A don, Prof. Morenike Ukpong, says prolonged breastfeeding can cause dental caries in children.
Dental caries, also known as tooth decay, is the breakdown of teeth due to acid made by bacteria.
Ukpong, a Professor of Paediatric Dentistry at Department of Child Dental Health, Obafemi Awolowo University, Ile-Ife, said in Abuja on Wednesday that caries was the only disadvantage of prolonged breastfeeding.
She spoke on the sideline of the 2019 National Oral Health Week, adding that “global evidence suggests that when children are breastfed for more than two years, there is a great risk of the children having caries.
“Even though we encourage breastfeeding, there is a need to pass the message to mothers in such a way that they will understand because caries can affect the development of a child.”
The don said caries was a problem that could be treated in adults but could affect the quality and psychological life of children.
“Evidence is that when a child has a hole in the mouth, it will significantly affect his/her life.
“It does not only reduce the quality of life, it results in children not developing properly; it also increases the risk of malnutrition.
“In addition, the pain can cause stress and hormonal changes that also impact on the psychological development of a child.”
Ukpong, also a Consultant with the Federal Ministry of Health on National Oral Health Policy, said that the policy was going through validation by stakeholders.

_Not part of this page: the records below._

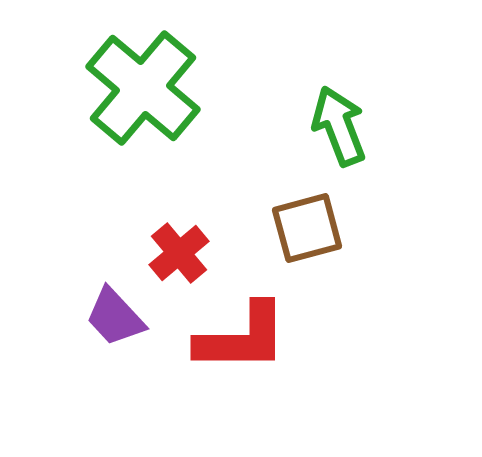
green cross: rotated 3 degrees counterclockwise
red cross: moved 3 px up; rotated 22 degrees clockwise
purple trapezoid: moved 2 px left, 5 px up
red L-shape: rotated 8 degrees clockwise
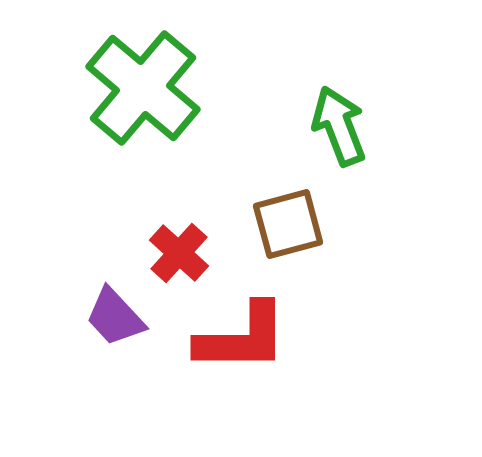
brown square: moved 19 px left, 4 px up
red cross: rotated 8 degrees counterclockwise
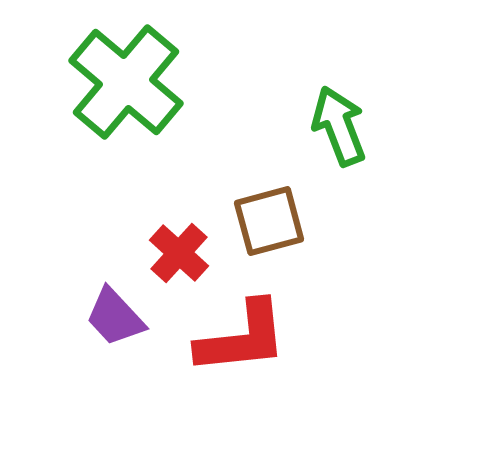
green cross: moved 17 px left, 6 px up
brown square: moved 19 px left, 3 px up
red L-shape: rotated 6 degrees counterclockwise
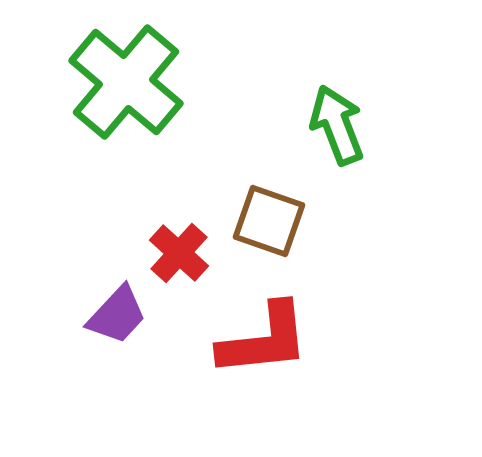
green arrow: moved 2 px left, 1 px up
brown square: rotated 34 degrees clockwise
purple trapezoid: moved 2 px right, 2 px up; rotated 94 degrees counterclockwise
red L-shape: moved 22 px right, 2 px down
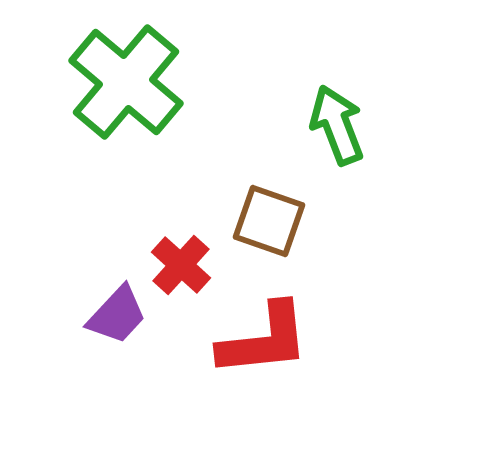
red cross: moved 2 px right, 12 px down
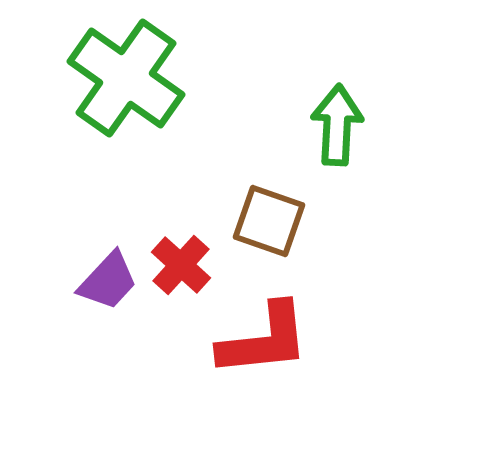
green cross: moved 4 px up; rotated 5 degrees counterclockwise
green arrow: rotated 24 degrees clockwise
purple trapezoid: moved 9 px left, 34 px up
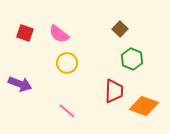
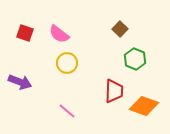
green hexagon: moved 3 px right
purple arrow: moved 2 px up
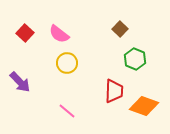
red square: rotated 24 degrees clockwise
purple arrow: rotated 25 degrees clockwise
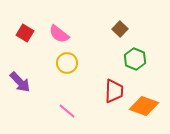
red square: rotated 12 degrees counterclockwise
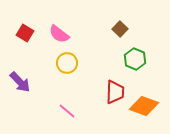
red trapezoid: moved 1 px right, 1 px down
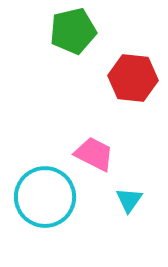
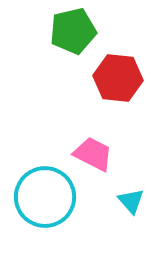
red hexagon: moved 15 px left
pink trapezoid: moved 1 px left
cyan triangle: moved 2 px right, 1 px down; rotated 16 degrees counterclockwise
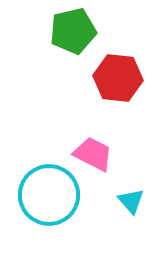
cyan circle: moved 4 px right, 2 px up
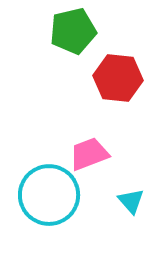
pink trapezoid: moved 4 px left; rotated 48 degrees counterclockwise
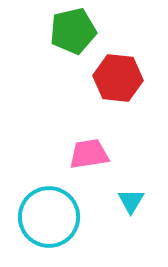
pink trapezoid: rotated 12 degrees clockwise
cyan circle: moved 22 px down
cyan triangle: rotated 12 degrees clockwise
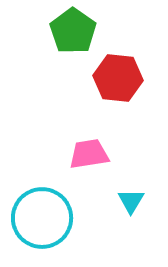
green pentagon: rotated 24 degrees counterclockwise
cyan circle: moved 7 px left, 1 px down
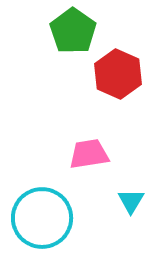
red hexagon: moved 4 px up; rotated 18 degrees clockwise
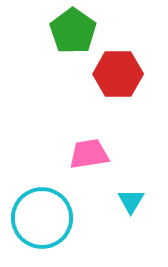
red hexagon: rotated 24 degrees counterclockwise
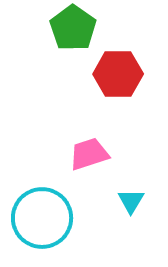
green pentagon: moved 3 px up
pink trapezoid: rotated 9 degrees counterclockwise
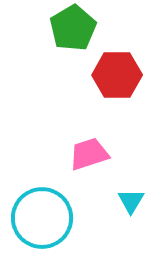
green pentagon: rotated 6 degrees clockwise
red hexagon: moved 1 px left, 1 px down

She said the stakeholders met on Tuesday in Abuja to review the policy that was developed in 2012 “because of evidence of rising prevalence and burden of oral health problems.
“We have to revise it in view of changes in practice, both locally and globally. There is a recent declaration that oral disease is not a communicable disease so there are a lot of policies on oral and dental health care.”
According to her, the revised policy will be ready in January.
An oral health policy helps to harness political, economic, social or cultural factors at the individual, family, community, national and international levels to address oral health needs.
In addition, she spoke on the need for the country to conduct a National Oral Health Survey to monitor and evaluate the progress of the country in oral health.
“The last oral survey we did was in 1995 and it was a pilot survey and after that, we have not had a National Oral Health Survey.
“If we had, we would know where we are in terms of prevalence and disease burden.
“Generally on a global scale, the World Health Organisation is saying that while oral health burden and prevalence is decreasing in other parts of the world, it is increasing in developing countries.”